I love my mom. And how she embraced me when we first met and told me I wasn’t allowed to cry. I love her because of the tears in her eyes when I do. I love her because she brought me into her room, closed the door and tied three smooth strings of gold beads around my waist and told me I was now a woman. I love her because she claps her hands and sings a little song (“Afiya! Afiya!”) when I finish a whole meal and tells me one day I will have a fufu belly like her own. I love how she stops whatever she is doing in the morning to sit with me while I drink my tea. That hour when everyone else has left for work and school, that hour is our own. I love when she reminds me that after raising five boys, I was the daughter she has always been waiting for.
I love my dad. I love when he sticks his head in my window before the sun comes up, which is right above my head, and asks, “Why are you still sleeping?” I love him because of the pride in his shoulders, resulting from his respectable career. I love him because he scrunches his eyebrows and reminds me that Kofi and Yow are nothing but trouble. I love when he cracks a smile when I dance. I love that despite the troubled look on my mother's face when I tell her I will be home late, he smiles and tells me to be careful and have fun. And I love that moment every morning, when he walks out of the compound sharp as a knife, shined shoes and stiff tucked in shirt, stopping only to look over his shoulder to say, “Afiya.” Yes daddy? “I am going.” And he nods and goes on his way.
I love Kofi. Because once the sun has set, every Ghanaian looks just about the same to me, but when Kofi smiles I can find him anywhere. That smile is more contagious than the common cold and can charm his way out of anything. I love him because he dances more than he walks. I love him because he tells me I am beautiful. I love when I ask where daddy has gone on Friday nights, and he smirks and raises his shoulders. I lean in and wink and motion with my fist that he may be at the bar, which is followed by a thunder of laughter and a nod of agreement. I love that I know just by the scowl on his face that he is in trouble again. I love that although he is only 13 years old, he would fight just about anyone or anything to keep me safe.

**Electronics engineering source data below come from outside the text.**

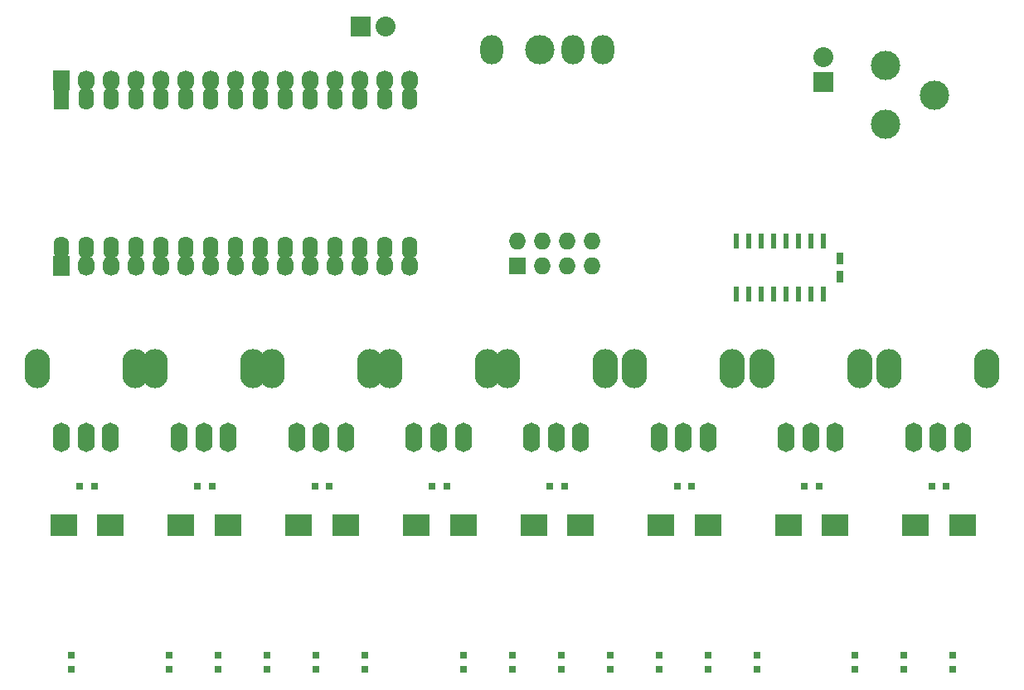
<source format=gts>
G04 #@! TF.FileFunction,Soldermask,Top*
%FSLAX46Y46*%
G04 Gerber Fmt 4.6, Leading zero omitted, Abs format (unit mm)*
G04 Created by KiCad (PCBNEW 4.0.7) date 11/28/17 12:26:15*
%MOMM*%
%LPD*%
G01*
G04 APERTURE LIST*
%ADD10C,0.100000*%
%ADD11R,0.750000X1.200000*%
%ADD12C,3.000000*%
%ADD13R,0.797560X0.797560*%
%ADD14R,2.800000X2.200000*%
%ADD15R,1.574800X2.286000*%
%ADD16O,1.574800X2.286000*%
%ADD17R,0.600000X1.500000*%
%ADD18R,1.727200X1.727200*%
%ADD19O,1.727200X1.727200*%
%ADD20R,1.727200X2.032000*%
%ADD21O,1.727200X2.032000*%
%ADD22R,2.032000X2.032000*%
%ADD23O,2.032000X2.032000*%
%ADD24O,1.750000X3.000000*%
%ADD25O,2.600000X4.000000*%
%ADD26O,2.300000X3.000000*%
G04 APERTURE END LIST*
D10*
D11*
X144480000Y-73710000D03*
X144480000Y-75610000D03*
D12*
X149100000Y-60000000D03*
X149100000Y-54000000D03*
X154100000Y-57000000D03*
D13*
X66000000Y-115749300D03*
X66000000Y-114250700D03*
X76000000Y-115749300D03*
X76000000Y-114250700D03*
X81000000Y-115749300D03*
X81000000Y-114250700D03*
X86000000Y-115749300D03*
X86000000Y-114250700D03*
X91000000Y-115749300D03*
X91000000Y-114250700D03*
X96000000Y-115749300D03*
X96000000Y-114250700D03*
X106000000Y-115749300D03*
X106000000Y-114250700D03*
X111000000Y-115749300D03*
X111000000Y-114250700D03*
X116000000Y-115749300D03*
X116000000Y-114250700D03*
X121000000Y-115749300D03*
X121000000Y-114250700D03*
X126000000Y-115749300D03*
X126000000Y-114250700D03*
X131000000Y-115749300D03*
X131000000Y-114250700D03*
X136000000Y-115749300D03*
X136000000Y-114250700D03*
X146000000Y-115749300D03*
X146000000Y-114250700D03*
X151000000Y-115749300D03*
X151000000Y-114250700D03*
X156000000Y-115749300D03*
X156000000Y-114250700D03*
X68349300Y-97000000D03*
X66850700Y-97000000D03*
X80349300Y-97000000D03*
X78850700Y-97000000D03*
X92349300Y-97000000D03*
X90850700Y-97000000D03*
X104349300Y-97000000D03*
X102850700Y-97000000D03*
X116349300Y-97000000D03*
X114850700Y-97000000D03*
X129349300Y-97000000D03*
X127850700Y-97000000D03*
X142349300Y-97000000D03*
X140850700Y-97000000D03*
X155349300Y-97000000D03*
X153850700Y-97000000D03*
D14*
X70000000Y-101000000D03*
X65200000Y-101000000D03*
X82000000Y-101000000D03*
X77200000Y-101000000D03*
X94000000Y-101000000D03*
X89200000Y-101000000D03*
X106000000Y-101000000D03*
X101200000Y-101000000D03*
X118000000Y-101000000D03*
X113200000Y-101000000D03*
X131000000Y-101000000D03*
X126200000Y-101000000D03*
X144000000Y-101000000D03*
X139200000Y-101000000D03*
X157000000Y-101000000D03*
X152200000Y-101000000D03*
D15*
X65000000Y-57380000D03*
D16*
X67540000Y-57380000D03*
X70080000Y-57380000D03*
X72620000Y-57380000D03*
X75160000Y-57380000D03*
X77700000Y-57380000D03*
X80240000Y-57380000D03*
X82780000Y-57380000D03*
X85320000Y-57380000D03*
X87860000Y-57380000D03*
X90400000Y-57380000D03*
X92940000Y-57380000D03*
X95480000Y-57380000D03*
X98020000Y-57380000D03*
X100560000Y-57380000D03*
X100560000Y-72620000D03*
X98020000Y-72620000D03*
X95480000Y-72620000D03*
X92940000Y-72620000D03*
X90400000Y-72620000D03*
X87860000Y-72620000D03*
X85320000Y-72620000D03*
X82780000Y-72620000D03*
X80240000Y-72620000D03*
X77700000Y-72620000D03*
X75160000Y-72620000D03*
X72620000Y-72620000D03*
X70080000Y-72620000D03*
X67540000Y-72620000D03*
X65000000Y-72620000D03*
D17*
X133895000Y-77380000D03*
X135165000Y-77380000D03*
X136435000Y-77380000D03*
X137705000Y-77380000D03*
X138975000Y-77380000D03*
X140245000Y-77380000D03*
X141515000Y-77380000D03*
X142785000Y-77380000D03*
X142785000Y-71980000D03*
X141515000Y-71980000D03*
X140245000Y-71980000D03*
X138975000Y-71980000D03*
X137705000Y-71980000D03*
X136435000Y-71980000D03*
X135165000Y-71980000D03*
X133895000Y-71980000D03*
D18*
X111500000Y-74500000D03*
D19*
X111500000Y-71960000D03*
X114040000Y-74500000D03*
X114040000Y-71960000D03*
X116580000Y-74500000D03*
X116580000Y-71960000D03*
X119120000Y-74500000D03*
X119120000Y-71960000D03*
D20*
X65000000Y-55500000D03*
D21*
X67540000Y-55500000D03*
X70080000Y-55500000D03*
X72620000Y-55500000D03*
X75160000Y-55500000D03*
X77700000Y-55500000D03*
X80240000Y-55500000D03*
X82780000Y-55500000D03*
X85320000Y-55500000D03*
X87860000Y-55500000D03*
X90400000Y-55500000D03*
X92940000Y-55500000D03*
X95480000Y-55500000D03*
X98020000Y-55500000D03*
X100560000Y-55500000D03*
D20*
X65000000Y-74500000D03*
D21*
X67540000Y-74500000D03*
X70080000Y-74500000D03*
X72620000Y-74500000D03*
X75160000Y-74500000D03*
X77700000Y-74500000D03*
X80240000Y-74500000D03*
X82780000Y-74500000D03*
X85320000Y-74500000D03*
X87860000Y-74500000D03*
X90400000Y-74500000D03*
X92940000Y-74500000D03*
X95480000Y-74500000D03*
X98020000Y-74500000D03*
X100560000Y-74500000D03*
D22*
X95500000Y-50000000D03*
D23*
X98040000Y-50000000D03*
D22*
X142800000Y-55700000D03*
D23*
X142800000Y-53160000D03*
D24*
X65000000Y-92000000D03*
X67500000Y-92000000D03*
X70000000Y-92000000D03*
D25*
X72500000Y-85000000D03*
X62500000Y-85000000D03*
D24*
X77000000Y-92000000D03*
X79500000Y-92000000D03*
X82000000Y-92000000D03*
D25*
X84500000Y-85000000D03*
X74500000Y-85000000D03*
D24*
X89000000Y-92000000D03*
X91500000Y-92000000D03*
X94000000Y-92000000D03*
D25*
X96500000Y-85000000D03*
X86500000Y-85000000D03*
D24*
X101000000Y-92000000D03*
X103500000Y-92000000D03*
X106000000Y-92000000D03*
D25*
X108500000Y-85000000D03*
X98500000Y-85000000D03*
D24*
X113000000Y-92000000D03*
X115500000Y-92000000D03*
X118000000Y-92000000D03*
D25*
X120500000Y-85000000D03*
X110500000Y-85000000D03*
D24*
X126000000Y-92000000D03*
X128500000Y-92000000D03*
X131000000Y-92000000D03*
D25*
X133500000Y-85000000D03*
X123500000Y-85000000D03*
D24*
X139000000Y-92000000D03*
X141500000Y-92000000D03*
X144000000Y-92000000D03*
D25*
X146500000Y-85000000D03*
X136500000Y-85000000D03*
D24*
X152000000Y-92000000D03*
X154500000Y-92000000D03*
X157000000Y-92000000D03*
D25*
X159500000Y-85000000D03*
X149500000Y-85000000D03*
D12*
X113800000Y-52400000D03*
D26*
X120280000Y-52400000D03*
X117180000Y-52400000D03*
X108880000Y-52400000D03*
M02*

</source>
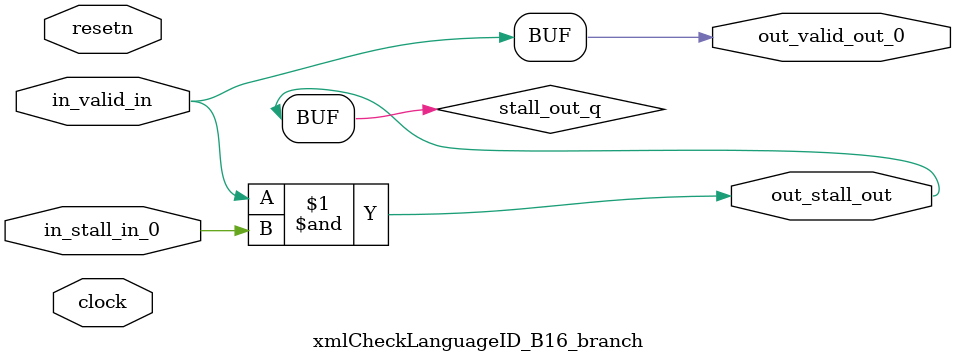
<source format=sv>



(* altera_attribute = "-name AUTO_SHIFT_REGISTER_RECOGNITION OFF; -name MESSAGE_DISABLE 10036; -name MESSAGE_DISABLE 10037; -name MESSAGE_DISABLE 14130; -name MESSAGE_DISABLE 14320; -name MESSAGE_DISABLE 15400; -name MESSAGE_DISABLE 14130; -name MESSAGE_DISABLE 10036; -name MESSAGE_DISABLE 12020; -name MESSAGE_DISABLE 12030; -name MESSAGE_DISABLE 12010; -name MESSAGE_DISABLE 12110; -name MESSAGE_DISABLE 14320; -name MESSAGE_DISABLE 13410; -name MESSAGE_DISABLE 113007; -name MESSAGE_DISABLE 10958" *)
module xmlCheckLanguageID_B16_branch (
    input wire [0:0] in_stall_in_0,
    input wire [0:0] in_valid_in,
    output wire [0:0] out_stall_out,
    output wire [0:0] out_valid_out_0,
    input wire clock,
    input wire resetn
    );

    wire [0:0] stall_out_q;


    // stall_out(LOGICAL,6)
    assign stall_out_q = in_valid_in & in_stall_in_0;

    // out_stall_out(GPOUT,4)
    assign out_stall_out = stall_out_q;

    // out_valid_out_0(GPOUT,5)
    assign out_valid_out_0 = in_valid_in;

endmodule

</source>
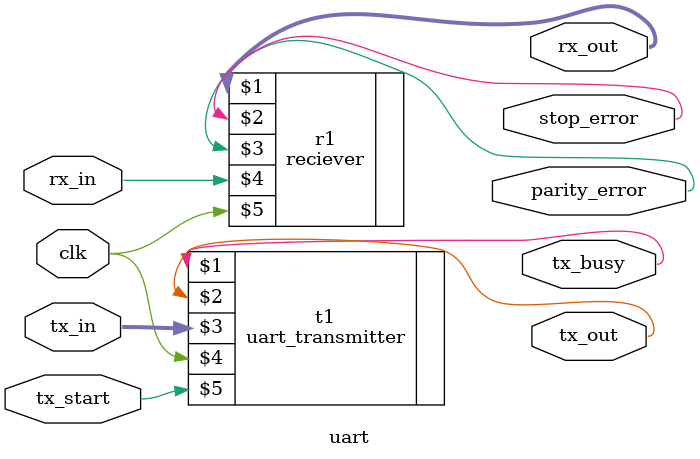
<source format=v>
`timescale 1ns / 1ps
module uart(tx_busy,tx_out,rx_out,stop_error,parity_error,rx_in,tx_in,tx_start,clk);
		input clk,tx_start,rx_in;
		input[7:0] tx_in;
		output tx_busy,stop_error,parity_error,tx_out;
		output[7:0] rx_out;
		
		uart_transmitter t1(tx_busy,tx_out,tx_in,clk,tx_start);
		reciever r1(rx_out,stop_error,parity_error,rx_in,clk);

endmodule

</source>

I love Yow. I love him because when I come home and say “Hi, Yow.” He replies,“I am fine.” I love his chipped front tooth and the day I found out it was the result a failed attempt at the crab walk. I love that it took him a month to warm up to me, but now he yells “Afiya!” when I come home, as if it’s his new favorite song. I love when Kofi pulls up a stool behind me as I do my homework and works his thick fingers through my short choppy hair in an attempt to produce braids, and how Yow never ceases to inform me that it looks terrible. I love when Kofi gets in trouble at school and in turn has to weed the entire grounds. Yow would never dream of letting him do it on his own.